Exercise requirements » From the entries below, copy exactly the lines from the one that contains "thumb cmc: (128, 141)" through the one that contains "middle tip: (164, 190)", both included, and only those.

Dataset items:
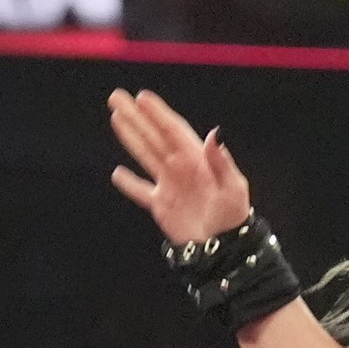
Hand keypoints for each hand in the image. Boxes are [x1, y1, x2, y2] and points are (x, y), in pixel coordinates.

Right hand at [108, 89, 254, 246]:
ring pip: (144, 155)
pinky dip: (129, 184)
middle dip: (136, 117)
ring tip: (115, 118)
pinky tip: (117, 173)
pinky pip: (141, 192)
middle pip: (153, 136)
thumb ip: (221, 161)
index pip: (173, 130)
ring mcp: (169, 185)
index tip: (142, 97)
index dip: (157, 113)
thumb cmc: (233, 219)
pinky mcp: (161, 206)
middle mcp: (180, 167)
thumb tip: (214, 133)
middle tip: (117, 97)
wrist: (223, 250)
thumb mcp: (233, 188)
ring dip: (130, 137)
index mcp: (197, 160)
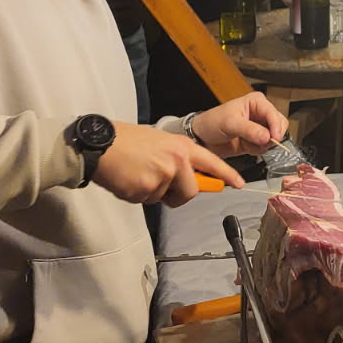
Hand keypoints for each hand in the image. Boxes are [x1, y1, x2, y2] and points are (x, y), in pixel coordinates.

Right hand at [94, 123, 245, 206]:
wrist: (103, 143)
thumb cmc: (128, 141)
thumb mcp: (161, 142)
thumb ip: (178, 160)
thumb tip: (188, 179)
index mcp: (182, 147)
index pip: (212, 162)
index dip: (227, 174)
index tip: (239, 183)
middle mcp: (177, 161)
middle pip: (191, 192)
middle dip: (179, 196)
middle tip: (164, 190)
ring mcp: (163, 176)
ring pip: (165, 198)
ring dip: (153, 193)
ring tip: (138, 174)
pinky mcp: (146, 189)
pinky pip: (146, 201)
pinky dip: (137, 195)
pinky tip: (128, 179)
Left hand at [188, 91, 288, 156]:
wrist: (202, 138)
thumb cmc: (212, 123)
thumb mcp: (230, 123)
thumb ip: (250, 130)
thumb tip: (267, 137)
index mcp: (256, 102)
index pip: (273, 113)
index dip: (276, 126)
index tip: (274, 138)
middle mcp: (260, 113)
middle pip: (279, 125)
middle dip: (272, 136)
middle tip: (263, 143)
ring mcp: (259, 127)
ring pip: (275, 137)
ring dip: (265, 144)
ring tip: (250, 143)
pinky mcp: (256, 140)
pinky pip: (266, 147)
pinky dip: (259, 150)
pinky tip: (247, 147)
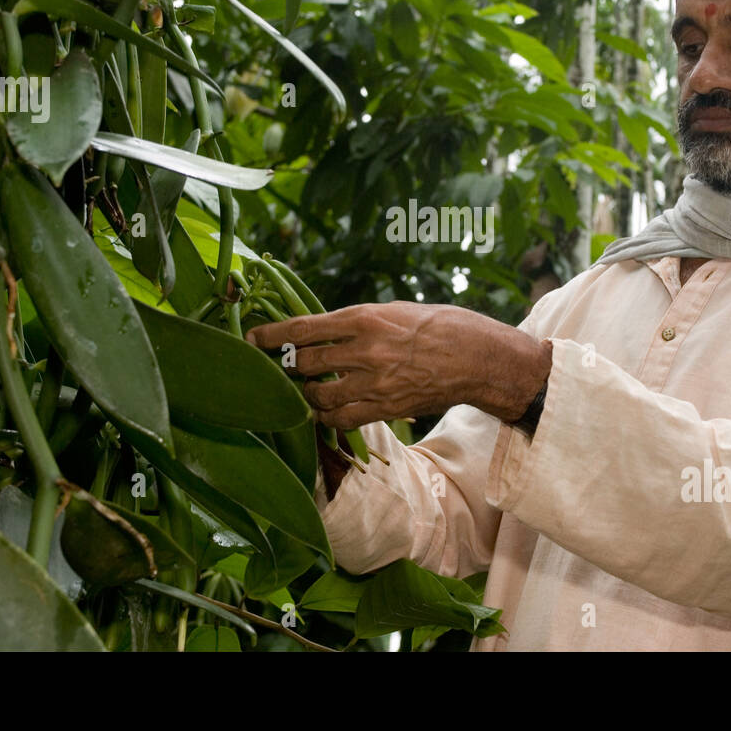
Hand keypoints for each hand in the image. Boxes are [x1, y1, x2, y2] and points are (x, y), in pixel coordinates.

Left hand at [244, 301, 551, 429]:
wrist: (479, 357)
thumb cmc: (441, 325)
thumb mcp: (394, 311)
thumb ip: (357, 323)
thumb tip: (324, 332)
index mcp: (365, 318)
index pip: (303, 328)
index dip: (272, 336)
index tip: (251, 338)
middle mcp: (365, 350)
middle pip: (305, 363)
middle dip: (284, 367)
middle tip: (273, 369)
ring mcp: (375, 382)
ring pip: (319, 397)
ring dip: (305, 395)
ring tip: (303, 391)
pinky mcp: (386, 408)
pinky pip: (343, 419)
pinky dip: (327, 418)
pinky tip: (324, 412)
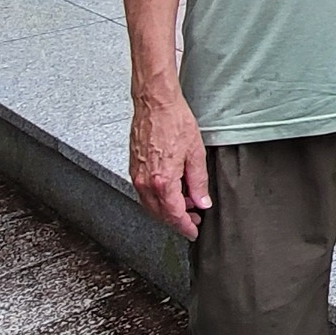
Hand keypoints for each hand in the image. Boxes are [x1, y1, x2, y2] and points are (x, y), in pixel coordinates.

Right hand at [129, 93, 212, 239]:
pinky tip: (172, 191)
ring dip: (167, 209)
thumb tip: (202, 201)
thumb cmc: (174, 121)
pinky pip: (144, 192)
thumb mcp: (195, 153)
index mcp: (162, 180)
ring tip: (186, 204)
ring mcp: (137, 175)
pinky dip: (158, 197)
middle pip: (160, 213)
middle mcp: (145, 181)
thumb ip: (199, 182)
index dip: (185, 226)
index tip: (193, 231)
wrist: (155, 103)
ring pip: (151, 204)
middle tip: (193, 219)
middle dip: (177, 220)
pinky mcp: (133, 168)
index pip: (174, 214)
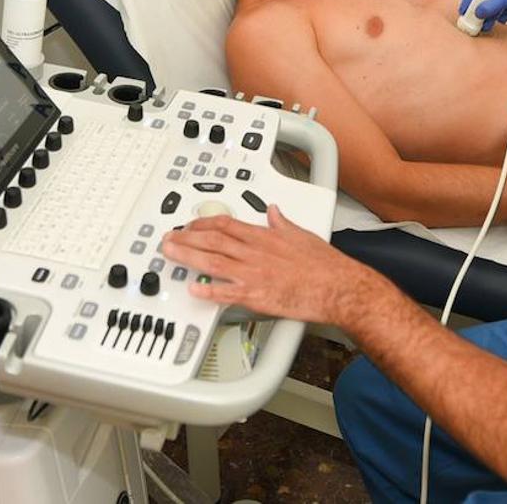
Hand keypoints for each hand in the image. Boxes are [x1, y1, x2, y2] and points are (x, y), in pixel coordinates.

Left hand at [161, 205, 372, 324]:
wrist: (338, 286)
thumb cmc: (324, 265)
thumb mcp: (301, 234)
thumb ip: (282, 222)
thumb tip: (273, 211)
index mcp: (264, 236)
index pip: (225, 224)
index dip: (202, 224)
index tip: (189, 226)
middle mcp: (255, 253)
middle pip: (212, 241)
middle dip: (186, 238)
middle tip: (168, 239)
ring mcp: (254, 274)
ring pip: (212, 263)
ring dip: (188, 257)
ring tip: (170, 254)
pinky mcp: (257, 297)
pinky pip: (226, 294)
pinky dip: (208, 292)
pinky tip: (193, 289)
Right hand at [457, 0, 506, 31]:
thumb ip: (491, 5)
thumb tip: (478, 13)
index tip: (464, 11)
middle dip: (478, 9)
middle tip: (473, 21)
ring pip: (494, 1)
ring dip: (489, 13)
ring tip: (484, 25)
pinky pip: (504, 6)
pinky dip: (500, 14)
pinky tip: (498, 21)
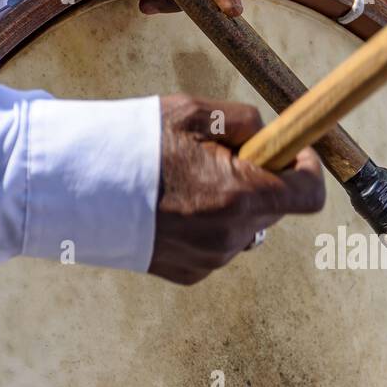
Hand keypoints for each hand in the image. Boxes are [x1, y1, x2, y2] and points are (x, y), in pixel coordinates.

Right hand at [149, 96, 324, 284]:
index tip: (295, 151)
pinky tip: (175, 206)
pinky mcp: (190, 273)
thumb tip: (268, 134)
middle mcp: (232, 236)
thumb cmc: (134, 143)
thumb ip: (245, 120)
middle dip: (262, 180)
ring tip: (191, 182)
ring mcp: (211, 259)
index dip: (308, 168)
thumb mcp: (193, 113)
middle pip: (275, 208)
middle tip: (224, 156)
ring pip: (247, 228)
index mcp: (241, 197)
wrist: (76, 188)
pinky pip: (219, 245)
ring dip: (235, 205)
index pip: (309, 195)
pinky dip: (210, 225)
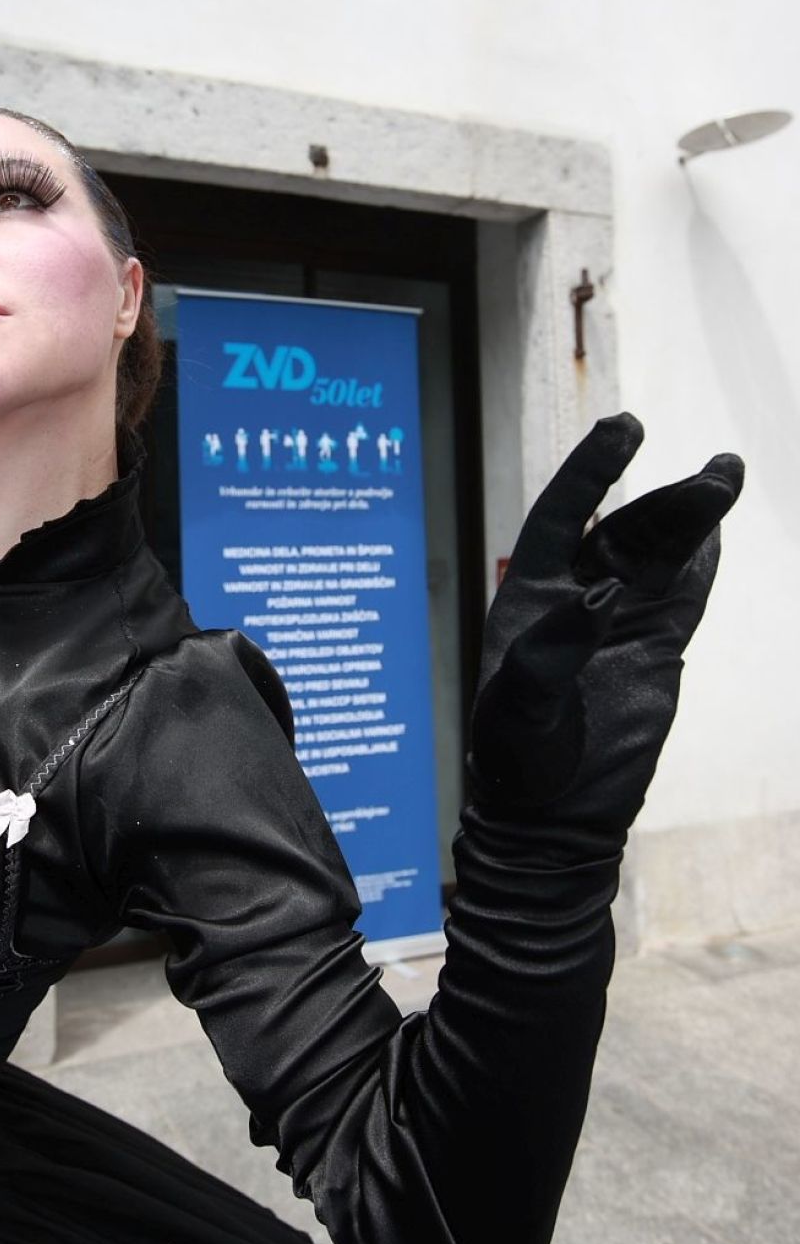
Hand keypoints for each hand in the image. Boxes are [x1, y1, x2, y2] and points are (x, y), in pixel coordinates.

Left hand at [467, 414, 741, 861]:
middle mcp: (575, 598)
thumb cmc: (516, 762)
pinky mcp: (656, 653)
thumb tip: (599, 596)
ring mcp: (620, 623)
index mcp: (531, 597)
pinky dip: (699, 565)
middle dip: (667, 500)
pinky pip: (682, 598)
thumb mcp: (520, 711)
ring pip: (662, 556)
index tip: (626, 427)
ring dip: (692, 518)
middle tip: (718, 471)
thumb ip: (553, 653)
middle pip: (627, 532)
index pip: (563, 517)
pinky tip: (716, 532)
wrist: (551, 816)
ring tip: (726, 473)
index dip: (591, 472)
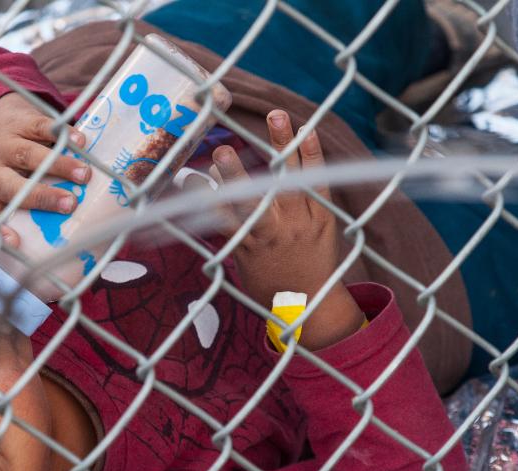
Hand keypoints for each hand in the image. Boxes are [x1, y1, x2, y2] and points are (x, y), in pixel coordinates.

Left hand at [0, 93, 90, 245]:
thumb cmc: (15, 172)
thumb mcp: (14, 196)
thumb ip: (35, 218)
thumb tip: (81, 248)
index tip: (15, 242)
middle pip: (13, 186)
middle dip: (42, 196)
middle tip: (71, 204)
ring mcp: (8, 144)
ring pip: (28, 155)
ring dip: (59, 164)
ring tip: (85, 174)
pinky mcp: (23, 122)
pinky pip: (41, 126)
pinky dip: (62, 135)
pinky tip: (81, 141)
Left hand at [210, 110, 364, 349]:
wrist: (307, 308)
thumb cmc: (312, 263)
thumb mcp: (322, 231)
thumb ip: (306, 200)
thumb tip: (281, 161)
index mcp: (321, 217)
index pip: (318, 176)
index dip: (311, 149)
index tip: (305, 123)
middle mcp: (298, 224)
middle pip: (289, 179)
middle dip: (284, 146)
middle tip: (276, 114)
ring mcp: (272, 238)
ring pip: (254, 203)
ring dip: (236, 176)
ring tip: (222, 152)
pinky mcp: (248, 251)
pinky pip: (227, 224)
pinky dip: (211, 202)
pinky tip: (195, 183)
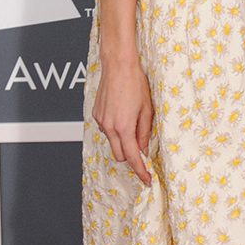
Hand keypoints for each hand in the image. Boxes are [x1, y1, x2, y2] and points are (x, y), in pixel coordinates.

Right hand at [92, 54, 153, 184]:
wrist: (118, 65)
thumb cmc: (135, 83)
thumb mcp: (147, 109)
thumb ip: (144, 132)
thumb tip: (143, 148)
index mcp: (123, 127)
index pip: (132, 157)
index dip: (140, 170)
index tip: (147, 179)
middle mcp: (109, 126)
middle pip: (119, 155)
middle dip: (130, 157)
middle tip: (142, 151)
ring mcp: (101, 121)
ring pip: (112, 142)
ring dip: (122, 142)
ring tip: (133, 125)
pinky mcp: (97, 115)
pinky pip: (107, 130)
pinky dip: (115, 130)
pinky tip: (123, 117)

Solution »
thumb cmc: (128, 141)
thumb mcp: (161, 142)
thumb ip: (178, 160)
thumb tip: (188, 179)
index mcp: (182, 147)
index pip: (212, 162)
index dip: (227, 174)
index tip: (239, 183)
middle mcp: (177, 161)
middle pip: (191, 192)
middle dip: (179, 196)
middle tip: (164, 190)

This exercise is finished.